The figure below illustrates a standard equivalent circuit for an electrolytic capacitor.

At low frequencies (50 Hz to 1 kHz), the reactance (XL) resulting from the equivalent series inductance L is extremely small and can be considered to be zero. The resistance and reactance components of each element at this time are characterized by the vector relationship shown in the figure on a complex plane.

An ideal capacitor would have R = 0 and a loss coefficient D = 0, but since actual capacitors have various resistance components, including electrode foil resistance, electrolyte resistance, and contact resistance of leads and other parts, the equivalent series resistance ESR and loss coefficient D (tanδ) serve as useful indicators for use in evaluating electrolytic capacitor quality.

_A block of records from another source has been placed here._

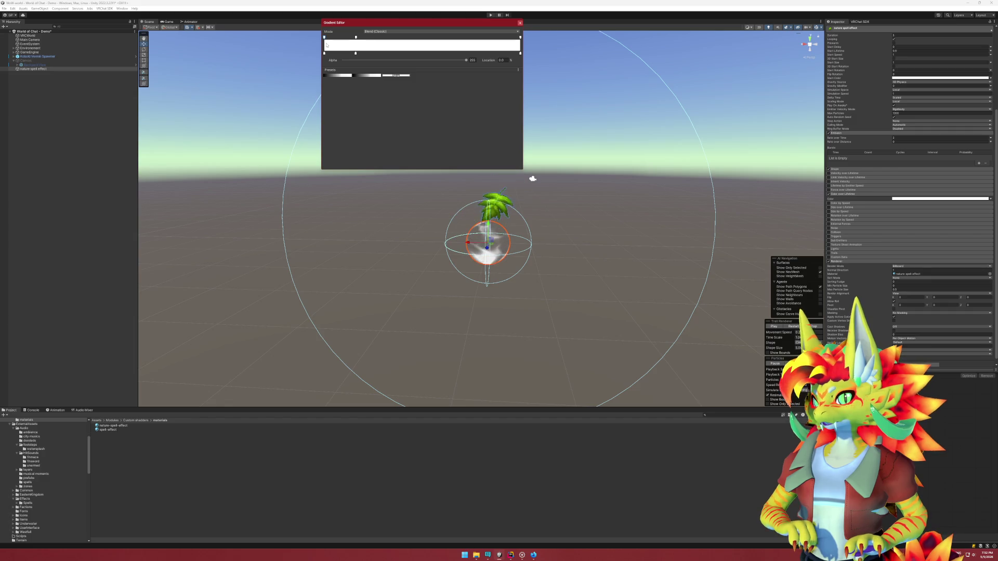
pyautogui.click(439, 31)
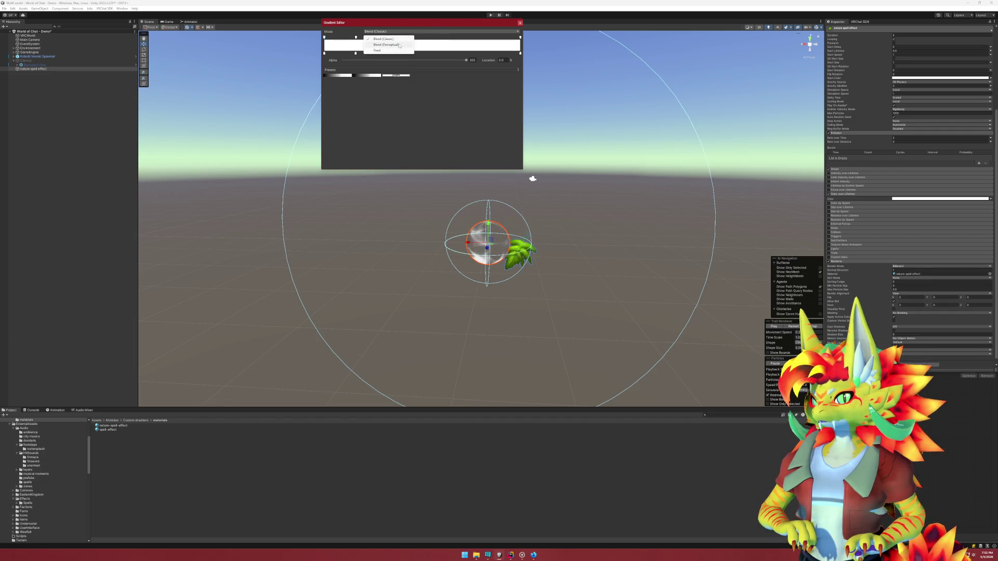
pyautogui.click(439, 127)
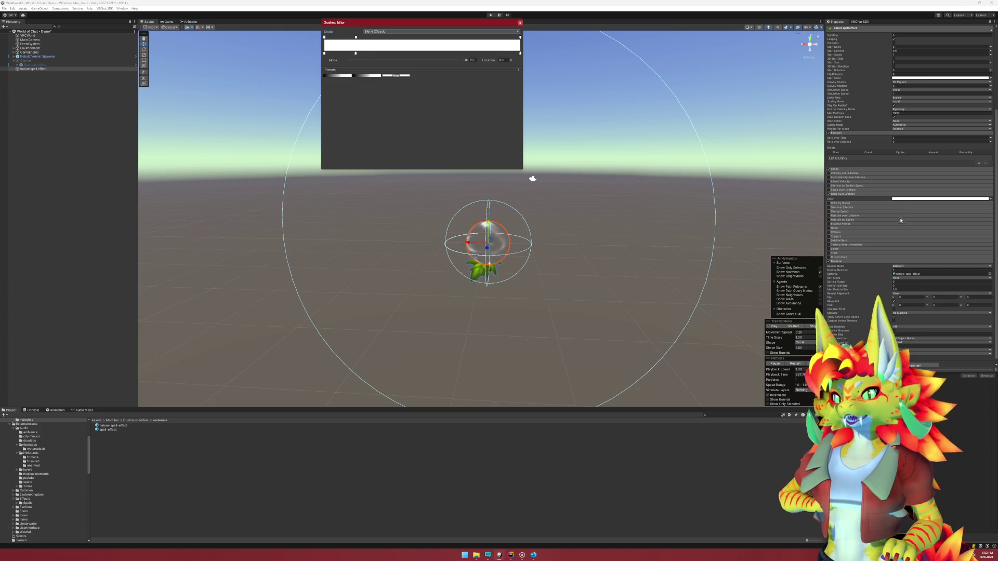
# Close the Gradient Editor, deselect, and orbit to see the green leaf beside the sphere
pyautogui.press('Escape')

Since the IM3533 and IM3536 can simultaneously measure and display four parameters, they can be used to simultaneously check the reactance X, capacitance C, equivalent series resistance Rs, and loss coefficient D as indicators for use in evaluating electrolytic capacitors, as shown in the example screenshots below.

**DC bias measurement function**

Electrolytic capacitors generally are available in polarized and bipolar variants. A DC bias voltage must be applied to polarized capacitors as necessary to prevent application of a reverse voltage.

Since the IM3533and IM3536 provide a built-in DC bias voltage function, they can apply a DC bias to capacitors, eliminating the need for an external DC power supply.

**Determining Cs and Cp**

Generally speaking, series equivalent circuit mode is used when measuring low-impedance elements (approximately 100Ω or less) such as high-capacitance capacitors, and parallel equivalent circuit mode is used when measuring high-impedance elements (approximately 10 kΩ or greater) such as low-capacitance capacitors. When the appropriate equivalent circuit mode is unclear, for example when measuring a sample with an impedance from approximately 100Ω to 10 kΩ, check with the component’s manufacturer.